待答问题:
a) 这篇空间社会学摘录给出了哪些关键词?请全部列出。
b) 请用两句话概括这篇空间社会学摘录。
c) 能否从这篇空间社会学摘录的最后一句之后接着往下写?

页面摘录:
2015年01月21日 《学海》 2014年4期 刘能
【内容提要】本文关注到当代中国社会学以地域空间为分析单位的社会学学术实践的衰弱现象,并提出了重返空间社会学的呼吁。首先,通过回顾费孝通先生的学术生涯,作者认为,定性空间社会学的学术实践,构成了费先生学术生涯的一个重要组成部分。其次,作者给出了定性空间社会学的衰弱背后的方法论原因、知识社会学原因和学术范式变迁的原因。第三,作者深入解剖了与定性空间社会学的当代衰弱直接相关的社会学学术范式变迁的具体内容,认为结构功能主义对芝加哥学派的学术挑战,构成了定性空间社会学衰弱的一个主因。第四,通过追溯芝加哥学派的持续生命力,作者认为,在当代中国社会学中,存在着复兴定性空间社会学的内在动力,并把它看作是费孝通先生留给我们的学术遗产之一。
【关 键 词】空间社会学;费孝通;学术范式;芝加哥学派;云南三村
作为分析单位的空间
在社会学经验研究①中,分析单位往往是分层的。最常见的第一层分析单位是个体,也就是说,数据的生产是围绕着某个研究对象而生产的,这个研究对象具有特定的社会人口学特征,如青年人、外来移民、残疾人,或者监狱中的囚犯。一般来说,定量社会学研究中最常见的分析单位,就是这一类个体,尤其是当我们采用问卷调查这一方法时。
第二层的分析单位,最常见的是组织和团体。在这样的研究中,研究对象不是单个的个体,而是个体的一个集合,比如班级、体育运动队、青少年伙伴群体、有组织犯罪团伙和公司等。这一层次的分析单位,既适合做定性研究,如对某个街头行乞团伙的参与式观察,也适合做定量研究,如针对银行或保险公司的客户公共关系实践所实施的大样本问卷调查。
第三层的分析单位,往往就是地域空间,比如村庄、乡镇、城市社区、地域共同体。其内部随着规模的扩大,甚至可以包括民族国家,或者文化地理区域②在内。与第二层次的组织和团体这一分析单位所不同的是,地域空间的分析单位具有明确的地理边界。同时,在这个地域边界内,我们大致能够观察到全谱系的人类活动,而这两点,恰好是前两个分析单位所不具备的。由于地域空间内人类活动的多样性,地理边界的延展性,其对研究者研究精力的耗用,使得这一层次的社会学研究,往往以定性的个案研究为主。唯一例外的是民族国家的国家统计系统,或联合国和国际组织的定量评价体系,可以采用定量方法来对这一层次的分析单位,实施数据采集和分析工作。
当然,从纯粹技术的角度,我们可以为上述每一个分析单位层次加上一个新的维度,即时间维度。换句话说,我们可以采集多个时点,或连续时点的变量特征值,使得上述三个层次中,每一个层次的单一数据都转变为嵌套数据③。

数据条目:
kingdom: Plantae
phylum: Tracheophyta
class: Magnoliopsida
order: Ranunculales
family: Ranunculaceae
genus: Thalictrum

参考解答:
a) 空间社会学、费孝通、学术范式、芝加哥学派、云南三村

b) 文章指出,当代中国社会学中以地域空间为分析单位的学术实践已经衰弱,并呼吁重返空间社会学。文章认为,结构功能主义对芝加哥学派的挑战是这一衰弱的主要原因之一;文中还把社会学经验研究的分析单位分为个体、组织和团体、地域空间三层,并指出地域空间有明确的地理边界,相关研究往往以定性个案研究为主。

c)
费孝通先生的空间社会学
前面第一节关于社会学经验研究的分析单位的论述,是为本节的讨论作一个方法论的铺垫。本人希望这样一个铺垫,能够帮助读者顺利地联想到,如果我们用这样三个层次的分析单位来观照费先生的整个学术生涯的话,我们大致可以做什么样的判断。本文的个人判断是,先生的学术生涯中,其经验研究中很大一部分的研究努力,可以称之为是一种“定性空间社会学”[qualitative space-based sociology]④的学术实践。在这里,定性空间社会学指的就是以第三层次的地域空间作为分析单位,尝试着对该地域中的全谱系的人类活动,或特定的人类活动,进行全面分析的社会学学术活动。先生的空间社会学中也涉及了一个时间的维度,比如说,他对江村的多次重访,实际上构成了一个多时点的时间序列数据,只不过这个时间序列数据更多的属于定性的观察,而非定量的测量。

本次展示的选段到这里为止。